While international students are still an important part of many graduate programs in the U.S., USAID now focuses mainly on short-term training in the U.S., the home country or a third country for managers, local leaders, teachers, education administrators, technicians and NGO staff. And because of the high cost of undergraduate higher education, relatively few international students from families of limited means are able to study in the U.S. as undergraduates.
In addition to finding ways to make higher education more accessible to undergraduates from abroad, we must encourage more U.S. students to study abroad. And we must guard against further limiting access to higher education for those of limited means within our own country, by, for example, reducing or eliminating Pell Grants, as is now under discussion in Congress. Such action would be a detriment to the students directly affected and also harmful to American higher education’s ability to provide opportunities for students to learn within diverse communities.
A second approach to public diplomacy through higher education involves the establishment of complete campuses by American universities in a host country, as several American universities, including Cornell, have done in Education City in Doha, Qatar and other colleges and universities have in other locations. These arrangements (which are often predicated on budget neutrality or better for the American university) can greatly increase the availability of higher education and other services, although they do not immediately increase the capacity of universities in the host country to deliver education. The hope is that such capacity will develop over time, as graduates of these institutions become the next generation of leaders within their own countries.

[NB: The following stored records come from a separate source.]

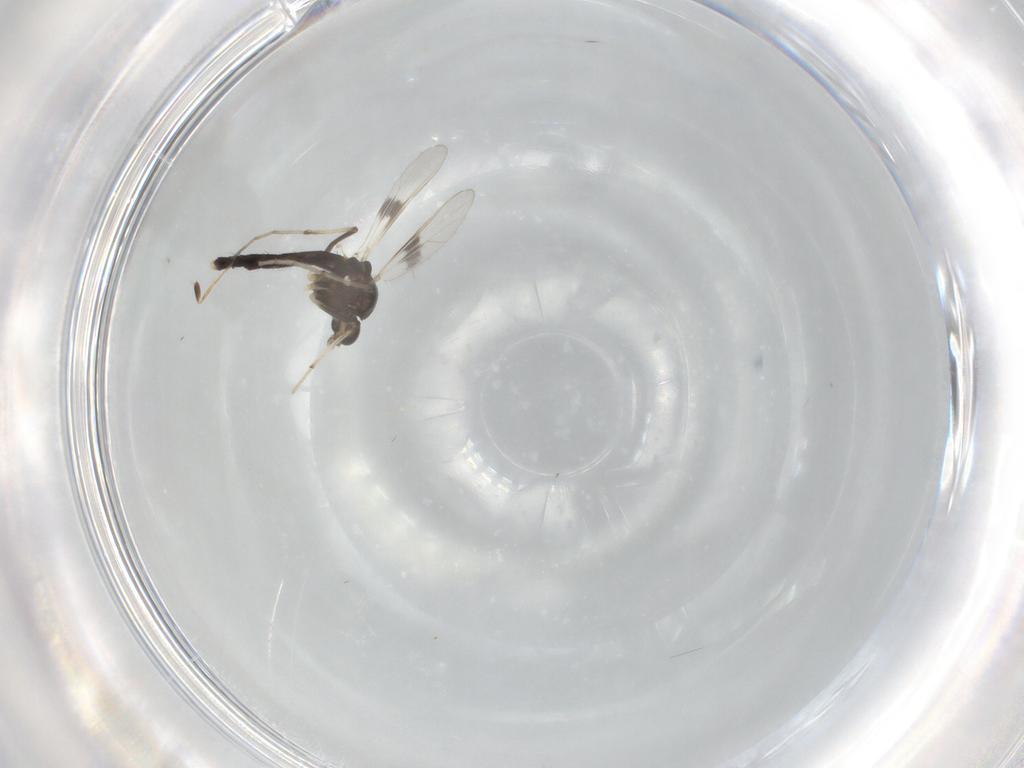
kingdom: Animalia
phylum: Arthropoda
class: Insecta
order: Diptera
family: Chironomidae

A third method by which higher education reaches out to those in other nations is through faculty-to-faculty linkages around a common interest or problem. With funding from the Gates Foundation and the United Kingdom’s Department for International Development, for example, some 20 universities and research institutes throughout the world — and scientists and farmers from more than 40 countries — are joining forces to combat a deadly wheat pathogen that poses a dangerous threat to global food security including in the poorest nations of the developing world.
No matter what specific organizational structures we adopt to advance public diplomacy through higher education, a bedrock principle should be to improve over time the internal capacity of the host higher education system to develop its own faculty, matriculate and graduate its own students, develop researchers and research projects that will solve the country’s most trying problems, take advantage of the country’s most attractive economic development opportunities, and set the stage to advance the host country as a power in international education in its own right.
As Congress moves ahead with its budget deliberations for FY 2012, I urge our elected leaders to consider investment in international capacity building through higher education (through USAID and other agencies) as one of the most far-reaching, cost-effective, and proven strategies for bridging the divides of culture and addressing the daunting challenges of our world. And I call on other leaders in higher education not to wait for new revenue but to insure that study abroad programs, international exchanges at faculty and student levels, and public engagement of partners in the developing world continue and advance — for the common good.